**Data for this task:**
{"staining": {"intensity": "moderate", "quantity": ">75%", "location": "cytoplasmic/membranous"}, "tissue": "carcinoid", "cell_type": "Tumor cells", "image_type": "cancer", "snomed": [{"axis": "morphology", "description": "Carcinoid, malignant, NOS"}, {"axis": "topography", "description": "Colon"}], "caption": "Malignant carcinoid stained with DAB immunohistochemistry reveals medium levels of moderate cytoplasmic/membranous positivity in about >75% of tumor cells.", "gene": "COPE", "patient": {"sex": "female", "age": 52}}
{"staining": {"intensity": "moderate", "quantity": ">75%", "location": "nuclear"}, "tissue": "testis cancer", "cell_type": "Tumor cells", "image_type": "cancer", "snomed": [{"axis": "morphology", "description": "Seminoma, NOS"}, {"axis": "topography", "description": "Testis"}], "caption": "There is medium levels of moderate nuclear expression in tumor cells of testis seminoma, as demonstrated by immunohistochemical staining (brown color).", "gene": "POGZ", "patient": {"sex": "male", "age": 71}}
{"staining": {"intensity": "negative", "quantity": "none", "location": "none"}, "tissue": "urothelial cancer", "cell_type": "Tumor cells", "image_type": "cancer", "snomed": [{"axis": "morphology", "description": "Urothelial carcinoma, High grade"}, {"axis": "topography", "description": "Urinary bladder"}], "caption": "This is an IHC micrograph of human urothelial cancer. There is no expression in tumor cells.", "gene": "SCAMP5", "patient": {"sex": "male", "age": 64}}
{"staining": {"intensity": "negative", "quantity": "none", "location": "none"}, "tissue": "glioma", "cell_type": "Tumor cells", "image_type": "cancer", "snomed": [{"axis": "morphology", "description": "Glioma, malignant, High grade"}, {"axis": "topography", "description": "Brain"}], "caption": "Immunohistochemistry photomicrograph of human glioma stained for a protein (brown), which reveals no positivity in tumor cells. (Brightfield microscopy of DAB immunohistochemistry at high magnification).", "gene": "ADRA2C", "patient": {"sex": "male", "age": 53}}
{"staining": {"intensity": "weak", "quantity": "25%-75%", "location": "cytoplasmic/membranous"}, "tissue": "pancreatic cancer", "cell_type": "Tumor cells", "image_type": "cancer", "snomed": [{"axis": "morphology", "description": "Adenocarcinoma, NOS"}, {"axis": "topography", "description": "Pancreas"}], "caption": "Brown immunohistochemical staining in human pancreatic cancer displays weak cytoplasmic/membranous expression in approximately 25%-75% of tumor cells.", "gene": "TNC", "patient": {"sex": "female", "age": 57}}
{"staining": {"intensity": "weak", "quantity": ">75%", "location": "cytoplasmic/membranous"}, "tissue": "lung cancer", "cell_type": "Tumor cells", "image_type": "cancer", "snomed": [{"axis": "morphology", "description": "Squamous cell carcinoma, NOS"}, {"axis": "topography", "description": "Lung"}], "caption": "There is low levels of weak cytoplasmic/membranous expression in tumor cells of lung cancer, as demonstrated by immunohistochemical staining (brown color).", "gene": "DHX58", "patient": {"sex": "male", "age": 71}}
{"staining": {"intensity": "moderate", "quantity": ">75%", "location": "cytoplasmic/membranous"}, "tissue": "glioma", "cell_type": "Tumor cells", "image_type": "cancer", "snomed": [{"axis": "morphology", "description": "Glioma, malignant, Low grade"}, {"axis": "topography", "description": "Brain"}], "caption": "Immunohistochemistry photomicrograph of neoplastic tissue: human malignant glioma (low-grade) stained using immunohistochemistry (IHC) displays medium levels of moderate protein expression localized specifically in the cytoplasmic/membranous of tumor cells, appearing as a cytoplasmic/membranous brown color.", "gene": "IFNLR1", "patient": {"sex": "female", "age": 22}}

**Exercise goal:**
Print the material once more, keeping every word as it is.

**Reply:**
{"staining": {"intensity": "moderate", "quantity": ">75%", "location": "cytoplasmic/membranous"}, "tissue": "carcinoid", "cell_type": "Tumor cells", "image_type": "cancer", "snomed": [{"axis": "morphology", "description": "Carcinoid, malignant, NOS"}, {"axis": "topography", "description": "Colon"}], "caption": "Malignant carcinoid stained with DAB immunohistochemistry reveals medium levels of moderate cytoplasmic/membranous positivity in about >75% of tumor cells.", "gene": "COPE", "patient": {"sex": "female", "age": 52}}
{"staining": {"intensity": "moderate", "quantity": ">75%", "location": "nuclear"}, "tissue": "testis cancer", "cell_type": "Tumor cells", "image_type": "cancer", "snomed": [{"axis": "morphology", "description": "Seminoma, NOS"}, {"axis": "topography", "description": "Testis"}], "caption": "There is medium levels of moderate nuclear expression in tumor cells of testis seminoma, as demonstrated by immunohistochemical staining (brown color).", "gene": "POGZ", "patient": {"sex": "male", "age": 71}}
{"staining": {"intensity": "negative", "quantity": "none", "location": "none"}, "tissue": "urothelial cancer", "cell_type": "Tumor cells", "image_type": "cancer", "snomed": [{"axis": "morphology", "description": "Urothelial carcinoma, High grade"}, {"axis": "topography", "description": "Urinary bladder"}], "caption": "This is an IHC micrograph of human urothelial cancer. There is no expression in tumor cells.", "gene": "SCAMP5", "patient": {"sex": "male", "age": 64}}
{"staining": {"intensity": "negative", "quantity": "none", "location": "none"}, "tissue": "glioma", "cell_type": "Tumor cells", "image_type": "cancer", "snomed": [{"axis": "morphology", "description": "Glioma, malignant, High grade"}, {"axis": "topography", "description": "Brain"}], "caption": "Immunohistochemistry photomicrograph of human glioma stained for a protein (brown), which reveals no positivity in tumor cells. (Brightfield microscopy of DAB immunohistochemistry at high magnification).", "gene": "ADRA2C", "patient": {"sex": "male", "age": 53}}
{"staining": {"intensity": "weak", "quantity": "25%-75%", "location": "cytoplasmic/membranous"}, "tissue": "pancreatic cancer", "cell_type": "Tumor cells", "image_type": "cancer", "snomed": [{"axis": "morphology", "description": "Adenocarcinoma, NOS"}, {"axis": "topography", "description": "Pancreas"}], "caption": "Brown immunohistochemical staining in human pancreatic cancer displays weak cytoplasmic/membranous expression in approximately 25%-75% of tumor cells.", "gene": "TNC", "patient": {"sex": "female", "age": 57}}
{"staining": {"intensity": "weak", "quantity": ">75%", "location": "cytoplasmic/membranous"}, "tissue": "lung cancer", "cell_type": "Tumor cells", "image_type": "cancer", "snomed": [{"axis": "morphology", "description": "Squamous cell carcinoma, NOS"}, {"axis": "topography", "description": "Lung"}], "caption": "There is low levels of weak cytoplasmic/membranous expression in tumor cells of lung cancer, as demonstrated by immunohistochemical staining (brown color).", "gene": "DHX58", "patient": {"sex": "male", "age": 71}}
{"staining": {"intensity": "moderate", "quantity": ">75%", "location": "cytoplasmic/membranous"}, "tissue": "glioma", "cell_type": "Tumor cells", "image_type": "cancer", "snomed": [{"axis": "morphology", "description": "Glioma, malignant, Low grade"}, {"axis": "topography", "description": "Brain"}], "caption": "Immunohistochemistry photomicrograph of neoplastic tissue: human malignant glioma (low-grade) stained using immunohistochemistry (IHC) displays medium levels of moderate protein expression localized specifically in the cytoplasmic/membranous of tumor cells, appearing as a cytoplasmic/membranous brown color.", "gene": "IFNLR1", "patient": {"sex": "female", "age": 22}}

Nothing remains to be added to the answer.